▸ **Passage**
- - - - -
# Sexing Blue Rams (pic inside)



## bsmith (May 6, 2005)

here is one pic now, i think it is a male, the other doesnt have the black spot or as much color, i dont know if that is because it is a female or this is the dominant male, i'll get another pic in a minute..


----------



## bsmith (May 6, 2005)

pic with both..


----------



## Ownager2004 (Apr 4, 2005)

If i remember correctly the best way to sex rams is by looking at their dorsal fin. If the dorsal fins are noticeably different then there is a good chance that you have a male and a female.


----------



## bsmith (May 6, 2005)

seems like it in that pic, one looks longer than the other.. but when i just looked in the tank they look to be the same ! they chase a little, but nothing well noticing, they seem to always be together and always moving around but not violent.


----------



## Damon (Jan 18, 2005)

Hard to tell from the blurry pics, but I would say you have 2 males.


----------



## awesome kid (Jun 10, 2005)

i think that in the second pic that there is 1 male 1 female (male on bottom)


----------



## Lisachromis (Jan 19, 2005)

I think it's two males myself. A female will often have a lot of blue reflective spots on the scales in the dark blotch. Males will have only a few.


----------



## Yankee boy (Jun 5, 2005)

I believe i ts 2 males myself.


----------



## euRasian32 (May 19, 2005)

I got this from wetwebmedia.com

SEXING RAMS
How can I determine sex? I have one but want to get a mate.
< Rams are different from many other dwarf cichlids in that they are not sexually dimorphic like the Apistos and Nannacaras. I discovered this little technique years ago that seems very reliable. 
First of all males are slightly larger than the females. The forehead is a little broader on the males too. Females that are mature may have a rosy pink area on their belly. Males fins are slightly longer than the females. 
Take a very close look at the black spot located on the side of the fish with a flashlight. On most males they have numerous blue scales on the side of the fish except over the black spot. Females on the other hand have larger more pronounced scales in and around this black spot. Sometimes they are slightly different colors too. 
Check out any good dwarf cichlid book at the LFS that shows a breeding pair of rams and you to will soon see the difference. Sometimes all the fish in the tank are the same sex. If you rams were imported from Asia then they may have artificially enhanced longer fins too. This is one of my favorite all time fish. Good luck.-Chuck>


----------



## Damon (Jan 18, 2005)

euRasian32 said:


> I got this from wetwebmedia.com
> 
> SEXING RAMS
> How can I determine sex? I have one but want to get a mate.
> ...


Sounds like Lisa's "voice" is echoing! lol


----------



## Lisachromis (Jan 19, 2005)

Lol!


----------



## cucci67 (Aug 3, 2005)

I once had a male blue ram. Its dorsal fin was pointed way up in the back (like an nch high point).


----------



## emc7 (Jul 23, 2005)

I was told the second ray of the dorsal is elongated in males. Looks like a pair to me, but I'm not very good at it.


----------



## Sin (Jul 29, 2005)

after a couple months if they arnt over breed lines the dorsal spike should very apparent on a male. a female wont have a high spike at all. sometimes this isnt even possable because they get breed for color and the spike is forgotten. then end up looking the same.


----------



## Fish Friend (Sep 10, 2005)

i think you have 2 male rams, they look good by the way


----------
- - - - -
[Keypoint coordinate data]
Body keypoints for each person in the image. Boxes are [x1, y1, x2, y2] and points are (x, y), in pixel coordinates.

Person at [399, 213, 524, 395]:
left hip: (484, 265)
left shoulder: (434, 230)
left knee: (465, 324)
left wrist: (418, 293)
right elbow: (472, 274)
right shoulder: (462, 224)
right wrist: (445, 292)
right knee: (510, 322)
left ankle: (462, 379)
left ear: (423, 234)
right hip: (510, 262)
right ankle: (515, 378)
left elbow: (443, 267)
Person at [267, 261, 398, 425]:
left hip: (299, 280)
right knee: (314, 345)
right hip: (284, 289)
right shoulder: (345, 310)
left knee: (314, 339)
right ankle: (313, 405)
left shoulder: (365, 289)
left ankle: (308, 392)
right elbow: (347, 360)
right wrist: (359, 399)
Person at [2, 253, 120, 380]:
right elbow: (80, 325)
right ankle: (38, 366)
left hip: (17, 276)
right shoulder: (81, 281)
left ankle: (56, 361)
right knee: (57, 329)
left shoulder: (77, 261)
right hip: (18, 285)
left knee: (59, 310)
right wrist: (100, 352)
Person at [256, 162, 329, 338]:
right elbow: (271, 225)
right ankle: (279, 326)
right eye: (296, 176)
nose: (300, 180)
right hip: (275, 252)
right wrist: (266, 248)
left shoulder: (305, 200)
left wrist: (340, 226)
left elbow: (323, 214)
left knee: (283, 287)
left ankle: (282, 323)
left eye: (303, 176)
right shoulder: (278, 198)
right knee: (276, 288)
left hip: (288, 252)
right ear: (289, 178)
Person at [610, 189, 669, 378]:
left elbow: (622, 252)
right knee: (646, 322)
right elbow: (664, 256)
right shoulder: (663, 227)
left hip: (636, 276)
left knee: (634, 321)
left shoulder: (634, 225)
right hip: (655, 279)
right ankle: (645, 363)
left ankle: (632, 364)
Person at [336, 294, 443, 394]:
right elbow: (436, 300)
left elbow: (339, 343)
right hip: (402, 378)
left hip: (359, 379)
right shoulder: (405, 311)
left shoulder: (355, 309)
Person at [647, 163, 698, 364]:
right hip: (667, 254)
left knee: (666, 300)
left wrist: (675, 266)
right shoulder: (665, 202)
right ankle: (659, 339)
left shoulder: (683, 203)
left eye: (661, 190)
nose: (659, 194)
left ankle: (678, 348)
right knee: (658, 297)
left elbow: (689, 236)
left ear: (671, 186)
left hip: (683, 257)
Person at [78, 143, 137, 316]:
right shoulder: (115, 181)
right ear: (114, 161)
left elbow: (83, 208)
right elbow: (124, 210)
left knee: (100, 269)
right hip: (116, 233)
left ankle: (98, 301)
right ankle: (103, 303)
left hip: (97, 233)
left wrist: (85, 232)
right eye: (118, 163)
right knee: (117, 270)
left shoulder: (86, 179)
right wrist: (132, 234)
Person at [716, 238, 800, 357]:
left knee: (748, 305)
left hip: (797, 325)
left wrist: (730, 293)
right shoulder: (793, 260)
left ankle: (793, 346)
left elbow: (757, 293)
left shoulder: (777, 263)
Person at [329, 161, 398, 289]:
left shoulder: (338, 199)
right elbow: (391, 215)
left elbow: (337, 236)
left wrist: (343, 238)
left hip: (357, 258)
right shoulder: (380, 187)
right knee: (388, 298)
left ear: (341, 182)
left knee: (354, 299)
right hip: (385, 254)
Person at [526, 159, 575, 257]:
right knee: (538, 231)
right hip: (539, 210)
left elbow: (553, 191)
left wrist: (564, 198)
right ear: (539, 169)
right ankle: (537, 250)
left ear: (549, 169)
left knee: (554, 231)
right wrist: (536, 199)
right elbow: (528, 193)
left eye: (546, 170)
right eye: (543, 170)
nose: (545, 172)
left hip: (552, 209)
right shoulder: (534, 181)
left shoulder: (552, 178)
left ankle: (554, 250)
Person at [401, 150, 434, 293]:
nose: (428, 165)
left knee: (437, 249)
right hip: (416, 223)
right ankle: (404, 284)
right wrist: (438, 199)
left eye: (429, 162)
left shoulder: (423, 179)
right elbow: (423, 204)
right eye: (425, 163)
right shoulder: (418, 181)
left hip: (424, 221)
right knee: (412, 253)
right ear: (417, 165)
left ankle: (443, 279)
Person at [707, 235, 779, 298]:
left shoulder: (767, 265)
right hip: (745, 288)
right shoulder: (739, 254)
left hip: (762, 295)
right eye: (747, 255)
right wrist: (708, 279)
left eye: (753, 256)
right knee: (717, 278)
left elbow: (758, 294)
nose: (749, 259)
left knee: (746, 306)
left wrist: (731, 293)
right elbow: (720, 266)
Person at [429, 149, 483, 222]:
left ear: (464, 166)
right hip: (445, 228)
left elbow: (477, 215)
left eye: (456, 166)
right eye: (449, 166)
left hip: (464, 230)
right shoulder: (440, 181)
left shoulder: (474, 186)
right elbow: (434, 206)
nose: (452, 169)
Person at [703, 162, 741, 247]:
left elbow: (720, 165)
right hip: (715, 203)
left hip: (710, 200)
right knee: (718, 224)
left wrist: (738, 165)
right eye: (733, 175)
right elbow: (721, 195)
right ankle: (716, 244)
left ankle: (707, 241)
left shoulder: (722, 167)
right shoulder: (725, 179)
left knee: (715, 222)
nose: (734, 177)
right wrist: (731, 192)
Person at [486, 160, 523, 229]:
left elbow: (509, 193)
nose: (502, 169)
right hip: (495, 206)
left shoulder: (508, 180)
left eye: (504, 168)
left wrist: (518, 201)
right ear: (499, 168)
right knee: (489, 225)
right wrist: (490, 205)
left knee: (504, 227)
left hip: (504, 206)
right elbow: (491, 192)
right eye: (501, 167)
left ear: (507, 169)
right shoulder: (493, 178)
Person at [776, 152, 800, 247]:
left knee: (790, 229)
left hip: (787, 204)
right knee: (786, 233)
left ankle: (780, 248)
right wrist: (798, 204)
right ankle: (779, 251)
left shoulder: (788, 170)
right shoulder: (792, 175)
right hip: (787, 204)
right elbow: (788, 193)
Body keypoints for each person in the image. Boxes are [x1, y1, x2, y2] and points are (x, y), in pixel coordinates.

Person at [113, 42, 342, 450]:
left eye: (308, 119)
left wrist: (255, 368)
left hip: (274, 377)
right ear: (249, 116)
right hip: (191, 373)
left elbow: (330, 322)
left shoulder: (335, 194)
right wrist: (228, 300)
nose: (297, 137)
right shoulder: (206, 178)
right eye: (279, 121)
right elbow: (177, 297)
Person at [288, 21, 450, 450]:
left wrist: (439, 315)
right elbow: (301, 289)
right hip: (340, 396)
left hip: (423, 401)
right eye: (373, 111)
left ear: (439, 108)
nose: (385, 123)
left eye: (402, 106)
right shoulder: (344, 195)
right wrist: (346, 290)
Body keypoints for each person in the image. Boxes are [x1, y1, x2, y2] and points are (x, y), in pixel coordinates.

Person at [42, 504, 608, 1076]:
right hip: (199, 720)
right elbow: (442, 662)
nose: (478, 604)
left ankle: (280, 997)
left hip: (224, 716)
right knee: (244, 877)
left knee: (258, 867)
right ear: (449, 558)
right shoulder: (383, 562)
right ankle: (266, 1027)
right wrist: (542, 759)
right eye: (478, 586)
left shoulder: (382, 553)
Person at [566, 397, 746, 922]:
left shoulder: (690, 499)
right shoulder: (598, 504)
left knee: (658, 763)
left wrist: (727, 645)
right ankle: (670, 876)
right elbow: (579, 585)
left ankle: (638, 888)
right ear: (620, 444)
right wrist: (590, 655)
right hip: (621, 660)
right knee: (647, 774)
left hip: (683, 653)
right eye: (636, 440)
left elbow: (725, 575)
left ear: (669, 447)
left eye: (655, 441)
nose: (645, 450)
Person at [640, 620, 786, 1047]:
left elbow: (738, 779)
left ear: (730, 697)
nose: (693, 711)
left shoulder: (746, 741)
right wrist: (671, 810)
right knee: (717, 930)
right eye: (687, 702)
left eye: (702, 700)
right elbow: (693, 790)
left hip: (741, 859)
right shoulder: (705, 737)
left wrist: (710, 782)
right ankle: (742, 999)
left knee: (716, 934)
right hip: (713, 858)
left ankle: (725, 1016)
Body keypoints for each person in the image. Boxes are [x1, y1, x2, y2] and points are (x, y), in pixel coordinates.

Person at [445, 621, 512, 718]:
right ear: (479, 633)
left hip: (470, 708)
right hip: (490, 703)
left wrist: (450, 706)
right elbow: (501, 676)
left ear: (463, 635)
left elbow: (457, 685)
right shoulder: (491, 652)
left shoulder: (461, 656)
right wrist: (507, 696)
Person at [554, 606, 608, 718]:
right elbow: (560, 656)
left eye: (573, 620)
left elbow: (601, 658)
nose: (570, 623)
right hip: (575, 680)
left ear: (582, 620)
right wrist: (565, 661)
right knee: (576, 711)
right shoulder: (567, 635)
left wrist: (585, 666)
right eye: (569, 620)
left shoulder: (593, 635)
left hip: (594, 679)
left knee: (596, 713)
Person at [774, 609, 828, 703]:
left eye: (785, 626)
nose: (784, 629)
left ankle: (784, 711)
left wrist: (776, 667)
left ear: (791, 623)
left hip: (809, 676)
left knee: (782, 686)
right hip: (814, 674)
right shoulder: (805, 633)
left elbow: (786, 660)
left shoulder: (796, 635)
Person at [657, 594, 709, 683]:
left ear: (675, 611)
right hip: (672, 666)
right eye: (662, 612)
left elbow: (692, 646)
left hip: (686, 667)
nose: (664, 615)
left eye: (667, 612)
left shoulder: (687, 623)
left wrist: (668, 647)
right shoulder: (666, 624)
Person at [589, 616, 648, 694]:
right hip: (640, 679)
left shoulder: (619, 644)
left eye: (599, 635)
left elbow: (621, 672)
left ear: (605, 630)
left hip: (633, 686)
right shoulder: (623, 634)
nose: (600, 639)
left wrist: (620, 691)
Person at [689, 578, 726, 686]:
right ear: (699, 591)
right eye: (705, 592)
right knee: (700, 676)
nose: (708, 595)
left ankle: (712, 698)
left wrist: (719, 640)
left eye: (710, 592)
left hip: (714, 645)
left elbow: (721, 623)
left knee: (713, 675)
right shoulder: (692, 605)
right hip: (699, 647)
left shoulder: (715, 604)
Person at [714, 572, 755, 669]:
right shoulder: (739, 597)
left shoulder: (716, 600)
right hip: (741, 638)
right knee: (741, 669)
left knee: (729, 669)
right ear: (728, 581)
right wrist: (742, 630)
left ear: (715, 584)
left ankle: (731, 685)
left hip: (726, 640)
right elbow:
- - - - -
▸ **How to complete this task**
In the thread on sexing blue rams, what does Lisachromis say a female will often have in the dark blotch?

▸ **Result below**
A lot of blue reflective spots on the scales.